• **What you should do**
Switch "bottom edge" to "lower edge" in everything below from the line containing "On Monday, one" down to the end of the lines, leaving all else unchanged. Give only those lines, without the pictures.

• **Material for this task**
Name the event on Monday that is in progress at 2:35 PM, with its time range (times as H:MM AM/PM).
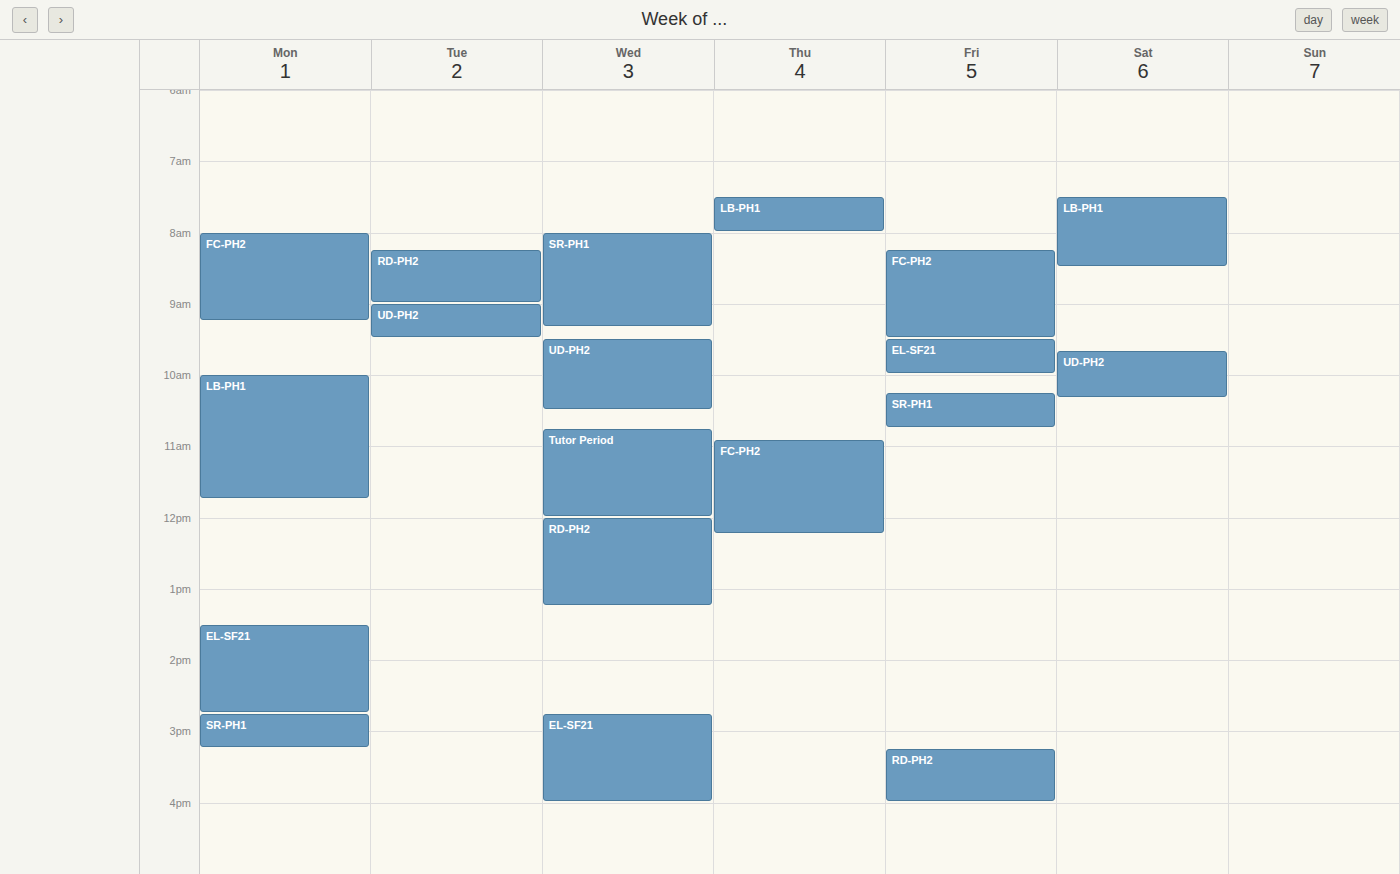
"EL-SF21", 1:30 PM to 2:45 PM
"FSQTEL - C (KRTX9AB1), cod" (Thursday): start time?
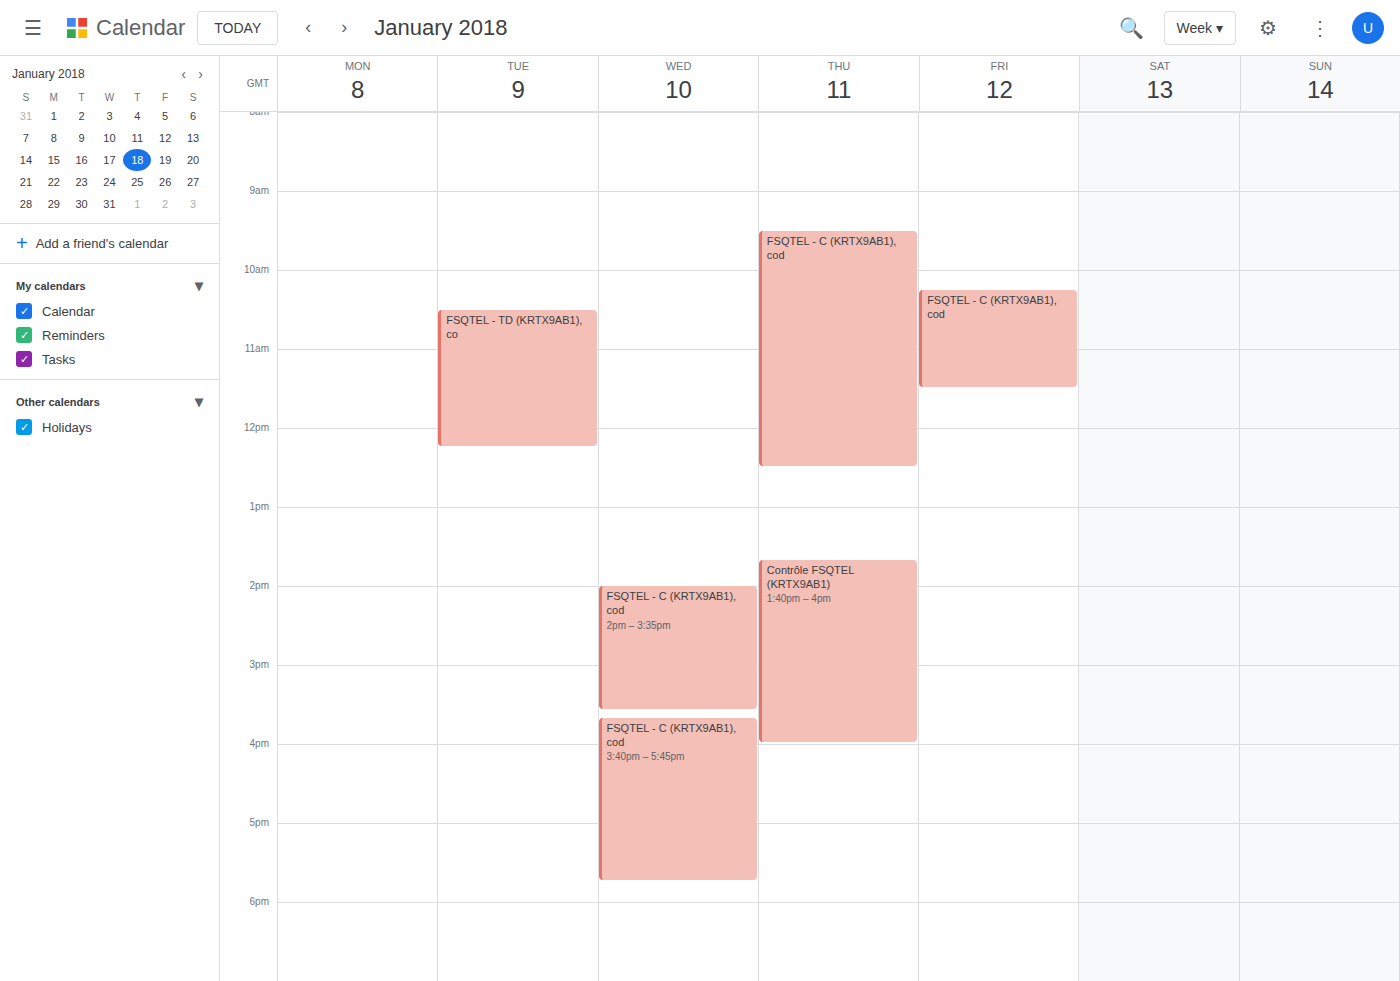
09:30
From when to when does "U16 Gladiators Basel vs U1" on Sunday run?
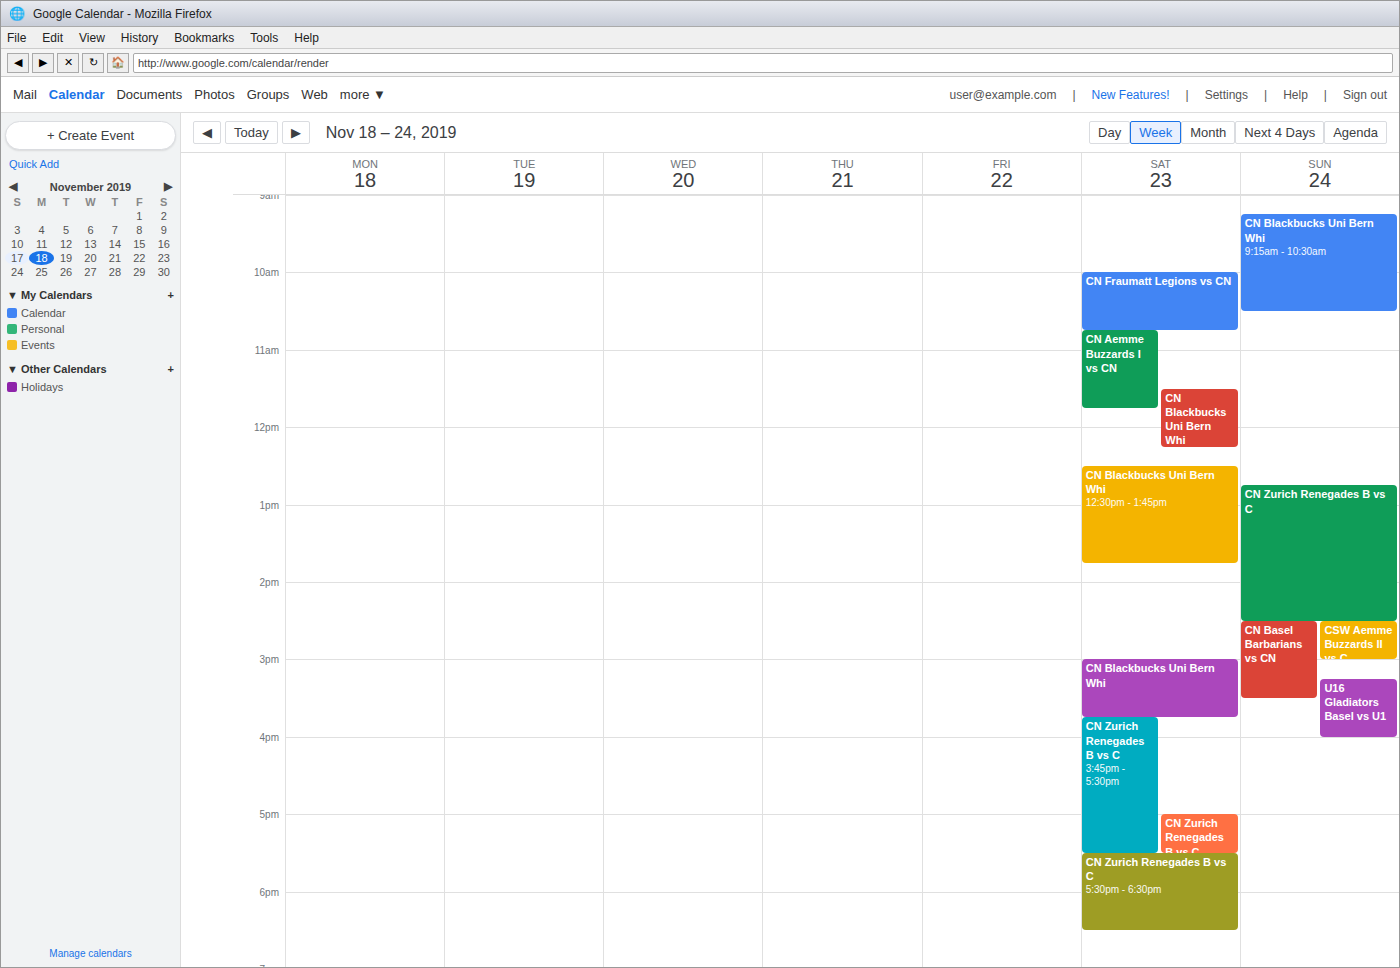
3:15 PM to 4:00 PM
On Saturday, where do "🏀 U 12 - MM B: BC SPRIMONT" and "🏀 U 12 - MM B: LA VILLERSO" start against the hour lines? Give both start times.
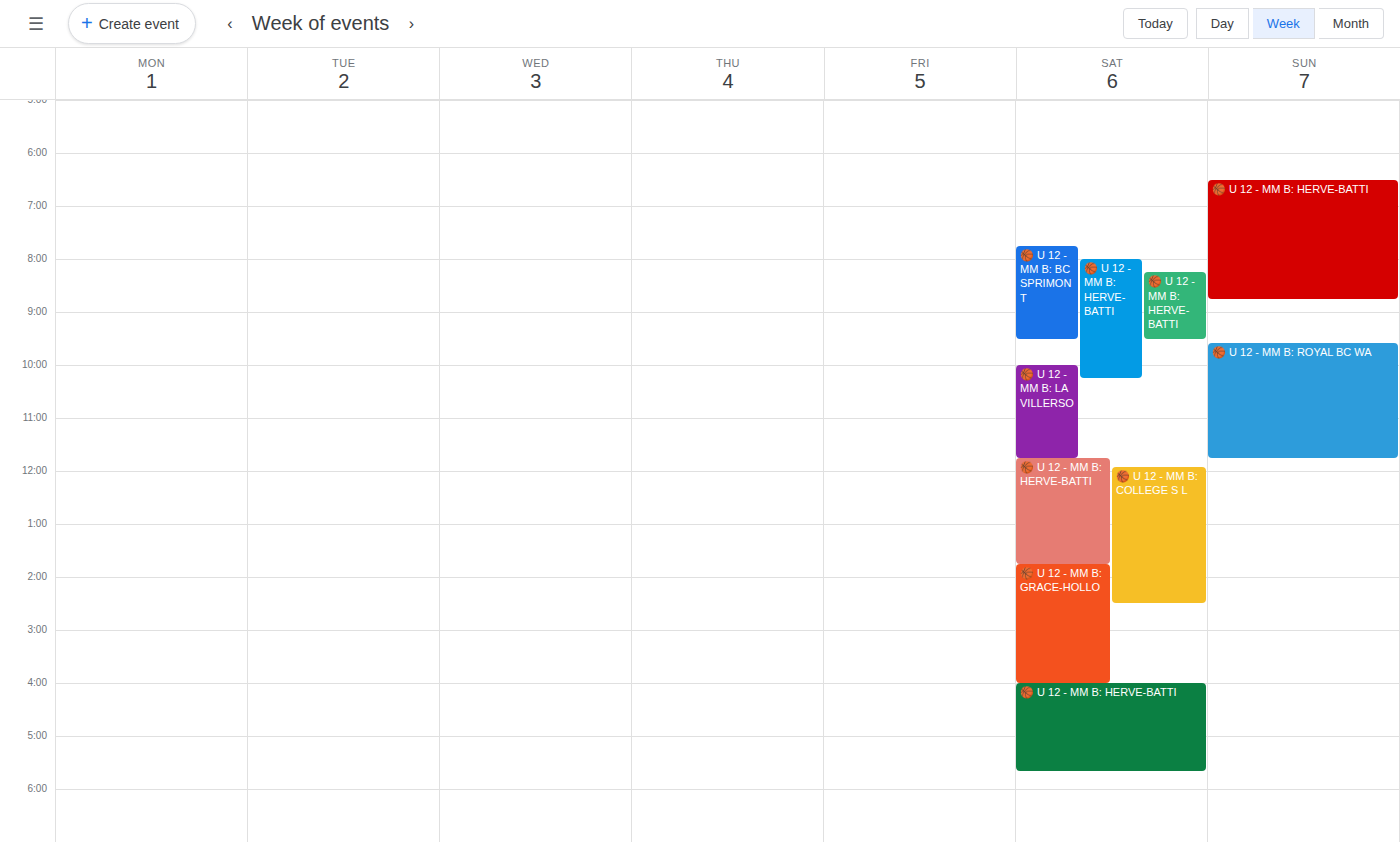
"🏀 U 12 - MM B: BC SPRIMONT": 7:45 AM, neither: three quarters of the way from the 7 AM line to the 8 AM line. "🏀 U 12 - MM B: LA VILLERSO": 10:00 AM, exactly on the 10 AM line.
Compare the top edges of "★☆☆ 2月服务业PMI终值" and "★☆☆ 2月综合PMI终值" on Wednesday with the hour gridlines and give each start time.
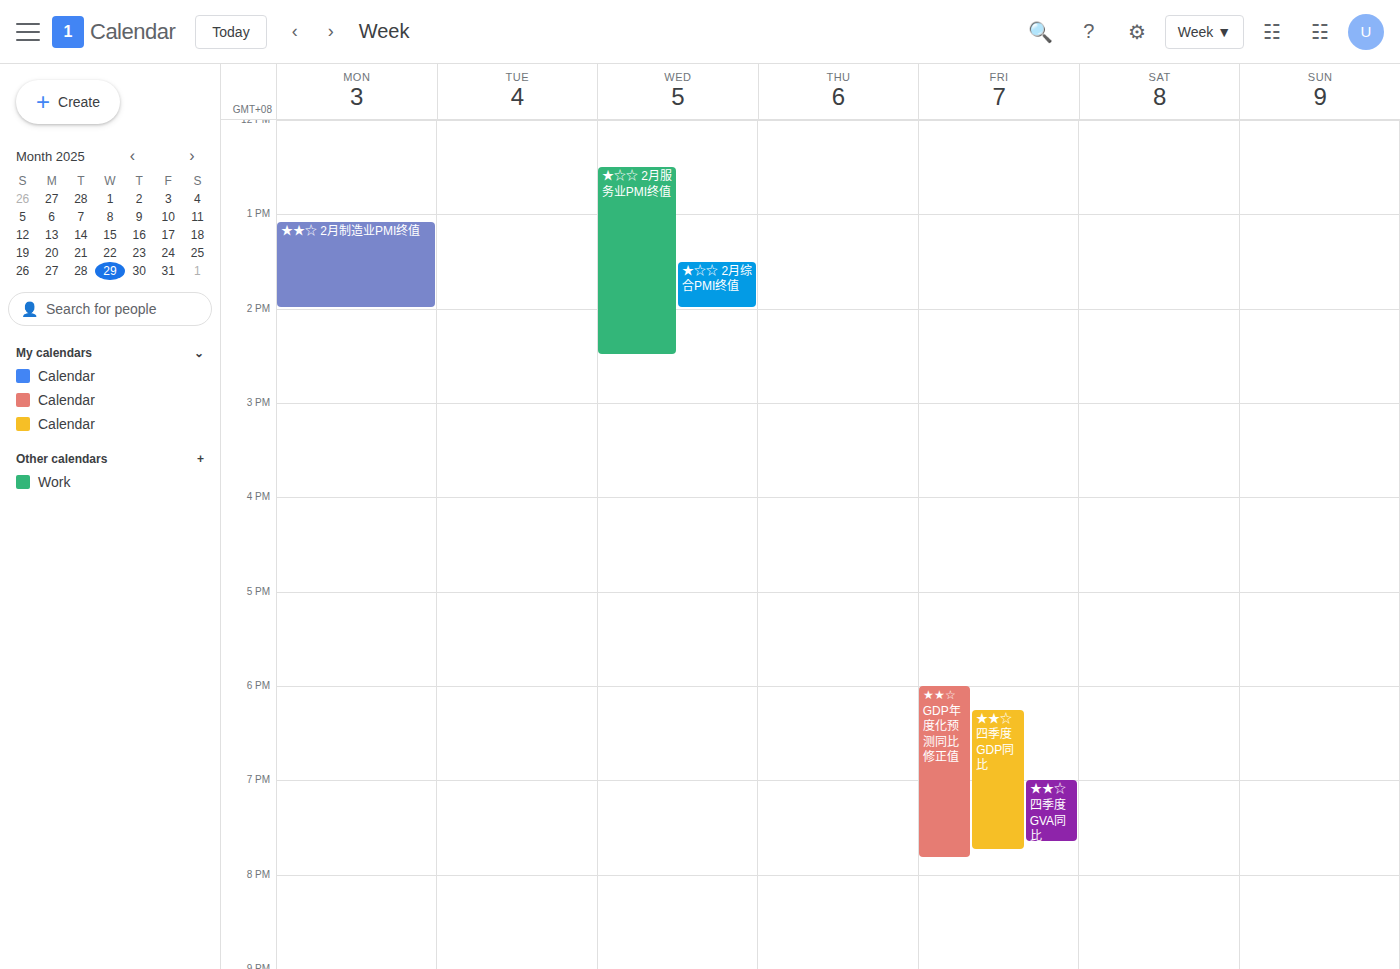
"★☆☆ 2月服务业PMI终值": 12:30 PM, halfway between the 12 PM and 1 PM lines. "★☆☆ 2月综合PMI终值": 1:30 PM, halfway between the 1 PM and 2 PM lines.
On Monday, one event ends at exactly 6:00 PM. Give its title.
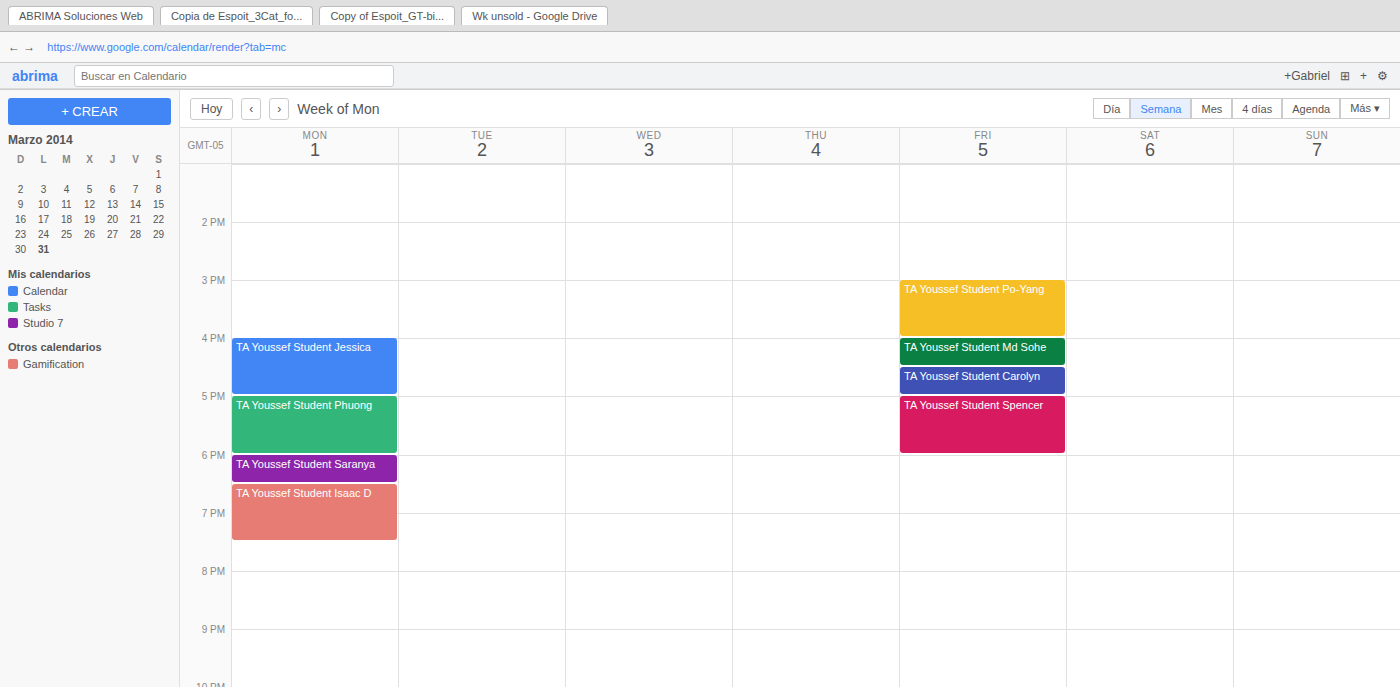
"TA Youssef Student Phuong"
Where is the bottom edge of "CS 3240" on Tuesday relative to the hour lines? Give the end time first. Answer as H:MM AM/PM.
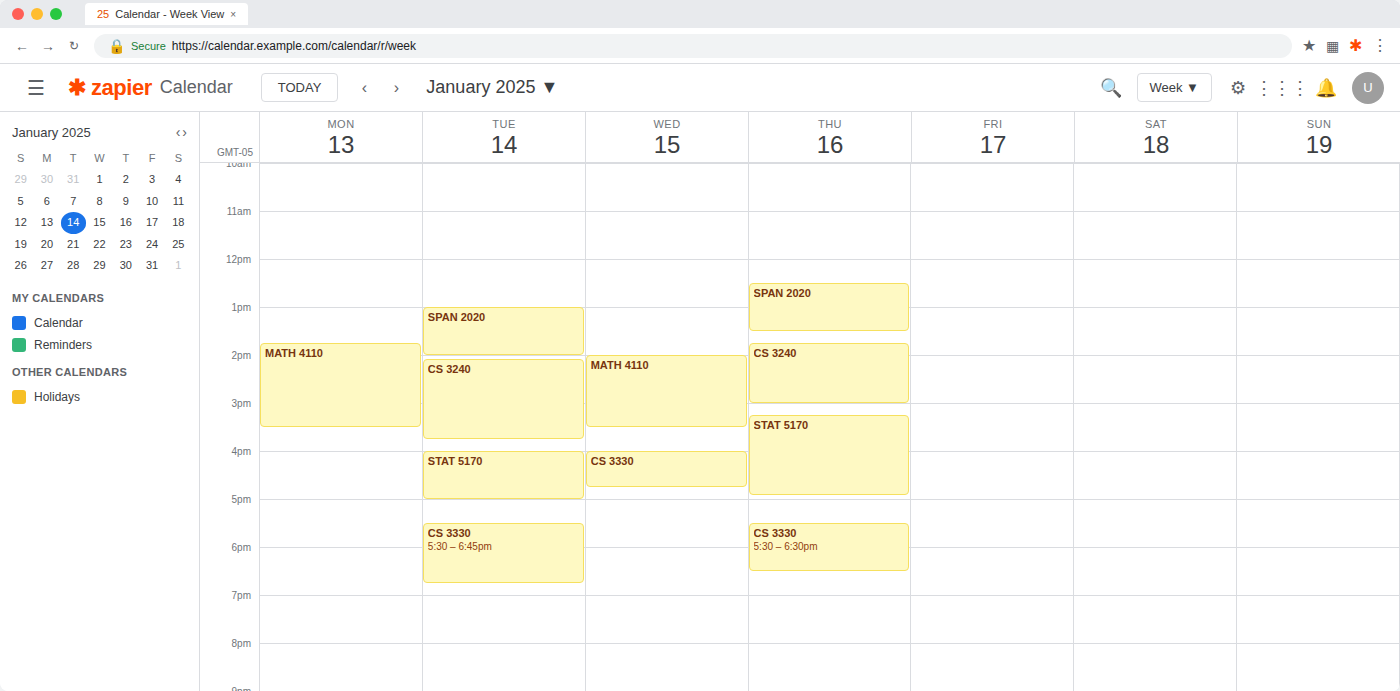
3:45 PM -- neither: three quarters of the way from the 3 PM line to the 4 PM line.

• **Answer in full**
On Monday, one event ends at exactly 6:00 PM. Give its title.
"TA Youssef Student Phuong"
Where is the lower edge of "CS 3240" on Tuesday relative to the hour lines? Give the end time first. Answer as H:MM AM/PM.
3:45 PM -- neither: three quarters of the way from the 3 PM line to the 4 PM line.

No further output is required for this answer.